Quote the data verbatim from the line containing "put logic component" to the line containing "A fun memory palace to learn algorithms.", with both of those lines included.

### [Study material]
= = = = = = =

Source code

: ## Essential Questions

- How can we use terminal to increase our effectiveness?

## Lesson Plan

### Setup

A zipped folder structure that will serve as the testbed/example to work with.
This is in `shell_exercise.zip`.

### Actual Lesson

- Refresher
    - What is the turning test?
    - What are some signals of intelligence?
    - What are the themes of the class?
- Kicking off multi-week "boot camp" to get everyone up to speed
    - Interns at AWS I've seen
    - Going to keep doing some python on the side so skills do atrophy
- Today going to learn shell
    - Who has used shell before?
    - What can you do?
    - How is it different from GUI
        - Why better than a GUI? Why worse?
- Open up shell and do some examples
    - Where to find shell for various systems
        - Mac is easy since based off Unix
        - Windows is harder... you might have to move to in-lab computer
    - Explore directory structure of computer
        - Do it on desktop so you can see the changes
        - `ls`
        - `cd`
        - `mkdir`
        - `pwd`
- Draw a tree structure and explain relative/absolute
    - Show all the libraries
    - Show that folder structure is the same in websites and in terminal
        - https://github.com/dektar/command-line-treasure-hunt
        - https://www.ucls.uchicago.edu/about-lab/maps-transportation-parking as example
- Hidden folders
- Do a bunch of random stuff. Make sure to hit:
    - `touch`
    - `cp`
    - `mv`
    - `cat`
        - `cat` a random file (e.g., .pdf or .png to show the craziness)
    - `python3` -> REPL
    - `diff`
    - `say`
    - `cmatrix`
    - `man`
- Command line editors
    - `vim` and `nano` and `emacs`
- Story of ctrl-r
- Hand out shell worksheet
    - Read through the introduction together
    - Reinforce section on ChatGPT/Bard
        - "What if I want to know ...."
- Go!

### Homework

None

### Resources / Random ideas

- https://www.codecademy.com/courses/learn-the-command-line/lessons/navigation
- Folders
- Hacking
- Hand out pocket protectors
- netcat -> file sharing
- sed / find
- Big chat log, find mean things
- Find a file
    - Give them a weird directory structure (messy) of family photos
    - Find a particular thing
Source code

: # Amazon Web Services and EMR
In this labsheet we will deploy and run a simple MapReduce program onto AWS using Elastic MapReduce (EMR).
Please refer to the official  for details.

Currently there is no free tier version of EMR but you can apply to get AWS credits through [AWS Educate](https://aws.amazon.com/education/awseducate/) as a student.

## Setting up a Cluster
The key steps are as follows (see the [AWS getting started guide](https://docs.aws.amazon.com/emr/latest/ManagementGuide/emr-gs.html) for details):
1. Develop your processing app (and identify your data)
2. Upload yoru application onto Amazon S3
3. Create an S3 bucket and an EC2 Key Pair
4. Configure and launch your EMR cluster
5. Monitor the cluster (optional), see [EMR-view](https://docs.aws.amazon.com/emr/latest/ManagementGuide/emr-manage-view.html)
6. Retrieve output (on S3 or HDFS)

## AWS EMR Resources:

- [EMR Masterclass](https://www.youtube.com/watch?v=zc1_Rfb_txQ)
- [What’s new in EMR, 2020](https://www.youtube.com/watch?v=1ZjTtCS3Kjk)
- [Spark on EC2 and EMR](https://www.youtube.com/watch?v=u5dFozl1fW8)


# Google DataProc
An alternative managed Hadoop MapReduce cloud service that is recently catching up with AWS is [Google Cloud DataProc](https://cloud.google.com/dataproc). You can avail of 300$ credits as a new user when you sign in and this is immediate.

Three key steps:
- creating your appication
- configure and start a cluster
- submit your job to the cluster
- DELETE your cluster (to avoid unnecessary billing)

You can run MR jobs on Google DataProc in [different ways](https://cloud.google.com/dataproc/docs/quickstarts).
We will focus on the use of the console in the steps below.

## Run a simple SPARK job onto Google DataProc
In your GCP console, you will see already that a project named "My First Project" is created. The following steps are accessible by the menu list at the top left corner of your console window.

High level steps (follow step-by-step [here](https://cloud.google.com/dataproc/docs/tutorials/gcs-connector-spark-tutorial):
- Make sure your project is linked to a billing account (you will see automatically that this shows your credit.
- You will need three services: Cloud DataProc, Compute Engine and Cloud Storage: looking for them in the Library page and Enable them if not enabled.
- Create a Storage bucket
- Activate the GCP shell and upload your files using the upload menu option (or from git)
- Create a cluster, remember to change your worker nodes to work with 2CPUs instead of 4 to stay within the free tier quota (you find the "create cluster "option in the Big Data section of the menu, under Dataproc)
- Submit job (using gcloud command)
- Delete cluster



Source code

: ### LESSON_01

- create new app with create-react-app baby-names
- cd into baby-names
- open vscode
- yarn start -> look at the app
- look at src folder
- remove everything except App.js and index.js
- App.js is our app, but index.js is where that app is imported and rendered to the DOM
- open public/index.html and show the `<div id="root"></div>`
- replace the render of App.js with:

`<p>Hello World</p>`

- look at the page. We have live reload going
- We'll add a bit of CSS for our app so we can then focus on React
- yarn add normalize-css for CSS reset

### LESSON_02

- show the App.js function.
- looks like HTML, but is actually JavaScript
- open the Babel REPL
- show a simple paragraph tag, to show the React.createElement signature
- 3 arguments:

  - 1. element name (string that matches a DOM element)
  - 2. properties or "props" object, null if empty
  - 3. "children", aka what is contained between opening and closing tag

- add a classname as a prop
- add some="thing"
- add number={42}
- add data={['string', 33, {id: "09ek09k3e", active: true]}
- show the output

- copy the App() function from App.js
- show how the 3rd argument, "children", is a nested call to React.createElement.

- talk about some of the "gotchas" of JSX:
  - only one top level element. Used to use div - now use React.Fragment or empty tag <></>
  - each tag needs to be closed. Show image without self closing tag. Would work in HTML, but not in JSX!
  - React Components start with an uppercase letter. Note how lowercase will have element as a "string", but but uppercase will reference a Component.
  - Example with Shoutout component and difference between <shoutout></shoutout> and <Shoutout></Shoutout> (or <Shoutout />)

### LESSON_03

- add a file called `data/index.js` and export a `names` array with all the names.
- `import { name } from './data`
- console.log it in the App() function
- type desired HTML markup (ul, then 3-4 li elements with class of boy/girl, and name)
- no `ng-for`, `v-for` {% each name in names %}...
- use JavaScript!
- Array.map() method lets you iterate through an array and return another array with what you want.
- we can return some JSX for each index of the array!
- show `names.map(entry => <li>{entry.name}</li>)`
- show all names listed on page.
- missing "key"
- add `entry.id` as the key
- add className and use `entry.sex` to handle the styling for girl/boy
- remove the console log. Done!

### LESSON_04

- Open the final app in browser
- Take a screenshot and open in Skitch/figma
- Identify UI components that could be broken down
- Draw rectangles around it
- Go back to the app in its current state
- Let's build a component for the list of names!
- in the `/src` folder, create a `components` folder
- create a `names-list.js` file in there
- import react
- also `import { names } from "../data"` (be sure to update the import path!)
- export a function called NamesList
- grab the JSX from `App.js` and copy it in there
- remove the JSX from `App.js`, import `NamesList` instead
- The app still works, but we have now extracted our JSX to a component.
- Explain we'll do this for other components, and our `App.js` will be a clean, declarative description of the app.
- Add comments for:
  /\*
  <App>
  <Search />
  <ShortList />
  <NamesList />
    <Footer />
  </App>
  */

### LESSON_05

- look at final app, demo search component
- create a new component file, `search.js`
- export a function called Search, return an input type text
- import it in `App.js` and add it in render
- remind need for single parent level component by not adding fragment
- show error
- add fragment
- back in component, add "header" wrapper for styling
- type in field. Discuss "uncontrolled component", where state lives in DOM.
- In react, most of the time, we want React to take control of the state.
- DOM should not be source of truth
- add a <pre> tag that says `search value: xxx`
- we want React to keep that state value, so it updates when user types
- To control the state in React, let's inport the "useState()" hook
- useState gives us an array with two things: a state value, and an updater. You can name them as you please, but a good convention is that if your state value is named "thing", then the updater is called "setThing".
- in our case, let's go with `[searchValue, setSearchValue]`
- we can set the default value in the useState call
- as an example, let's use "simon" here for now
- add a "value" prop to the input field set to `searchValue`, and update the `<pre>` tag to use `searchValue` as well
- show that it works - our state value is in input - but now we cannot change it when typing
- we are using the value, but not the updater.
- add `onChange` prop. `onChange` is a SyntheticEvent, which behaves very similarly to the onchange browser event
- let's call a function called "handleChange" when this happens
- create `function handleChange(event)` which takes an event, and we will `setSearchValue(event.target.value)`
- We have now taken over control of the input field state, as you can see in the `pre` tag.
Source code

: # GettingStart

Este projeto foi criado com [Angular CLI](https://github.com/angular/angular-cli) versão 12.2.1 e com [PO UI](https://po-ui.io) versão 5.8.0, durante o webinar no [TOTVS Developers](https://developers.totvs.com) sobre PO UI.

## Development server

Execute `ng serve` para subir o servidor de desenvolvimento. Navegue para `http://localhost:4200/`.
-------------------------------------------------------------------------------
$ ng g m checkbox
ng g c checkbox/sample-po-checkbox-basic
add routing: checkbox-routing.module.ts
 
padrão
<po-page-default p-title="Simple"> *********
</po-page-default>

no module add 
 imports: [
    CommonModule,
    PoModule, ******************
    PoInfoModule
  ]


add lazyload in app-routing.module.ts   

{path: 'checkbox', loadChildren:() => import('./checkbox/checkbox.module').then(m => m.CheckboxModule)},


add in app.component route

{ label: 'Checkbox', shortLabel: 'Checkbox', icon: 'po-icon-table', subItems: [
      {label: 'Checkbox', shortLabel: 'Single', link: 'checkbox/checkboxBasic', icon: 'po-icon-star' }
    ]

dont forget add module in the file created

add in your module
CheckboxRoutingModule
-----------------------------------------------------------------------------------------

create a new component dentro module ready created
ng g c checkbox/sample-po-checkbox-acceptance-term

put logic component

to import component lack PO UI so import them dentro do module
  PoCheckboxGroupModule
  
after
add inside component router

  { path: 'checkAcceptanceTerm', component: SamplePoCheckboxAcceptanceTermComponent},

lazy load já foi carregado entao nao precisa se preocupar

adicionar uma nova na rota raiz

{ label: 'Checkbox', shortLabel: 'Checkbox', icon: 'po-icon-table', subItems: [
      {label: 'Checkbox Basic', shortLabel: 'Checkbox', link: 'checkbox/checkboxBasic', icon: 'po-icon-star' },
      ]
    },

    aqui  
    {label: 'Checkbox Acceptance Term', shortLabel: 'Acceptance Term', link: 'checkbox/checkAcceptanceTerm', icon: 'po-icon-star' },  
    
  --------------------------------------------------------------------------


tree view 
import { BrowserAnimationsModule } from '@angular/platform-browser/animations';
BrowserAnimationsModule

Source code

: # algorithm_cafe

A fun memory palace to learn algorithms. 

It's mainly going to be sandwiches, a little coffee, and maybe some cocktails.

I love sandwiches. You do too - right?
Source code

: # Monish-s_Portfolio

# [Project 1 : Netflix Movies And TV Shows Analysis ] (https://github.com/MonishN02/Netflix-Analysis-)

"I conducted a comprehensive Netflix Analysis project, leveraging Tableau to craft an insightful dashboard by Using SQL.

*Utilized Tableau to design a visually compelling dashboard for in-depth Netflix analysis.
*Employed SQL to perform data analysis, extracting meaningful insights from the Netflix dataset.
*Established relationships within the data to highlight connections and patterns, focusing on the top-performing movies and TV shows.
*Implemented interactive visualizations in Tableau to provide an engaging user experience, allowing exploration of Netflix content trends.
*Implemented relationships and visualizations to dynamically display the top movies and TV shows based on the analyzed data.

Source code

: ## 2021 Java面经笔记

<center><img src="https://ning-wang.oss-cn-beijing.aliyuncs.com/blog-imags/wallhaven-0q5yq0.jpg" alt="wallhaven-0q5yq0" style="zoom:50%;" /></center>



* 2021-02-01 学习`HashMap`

= = = = = = =

### [Answer for the task]
put logic component

to import component lack PO UI so import them dentro do module
  PoCheckboxGroupModule
  
after
add inside component router

  { path: 'checkAcceptanceTerm', component: SamplePoCheckboxAcceptanceTermComponent},

lazy load já foi carregado entao nao precisa se preocupar

adicionar uma nova na rota raiz

{ label: 'Checkbox', shortLabel: 'Checkbox', icon: 'po-icon-table', subItems: [
      {label: 'Checkbox Basic', shortLabel: 'Checkbox', link: 'checkbox/checkboxBasic', icon: 'po-icon-star' },
      ]
    },

    aqui  
    {label: 'Checkbox Acceptance Term', shortLabel: 'Acceptance Term', link: 'checkbox/checkAcceptanceTerm', icon: 'po-icon-star' },  
    
  --------------------------------------------------------------------------


tree view 
import { BrowserAnimationsModule } from '@angular/platform-browser/animations';
BrowserAnimationsModule

Source code

: # algorithm_cafe

A fun memory palace to learn algorithms. 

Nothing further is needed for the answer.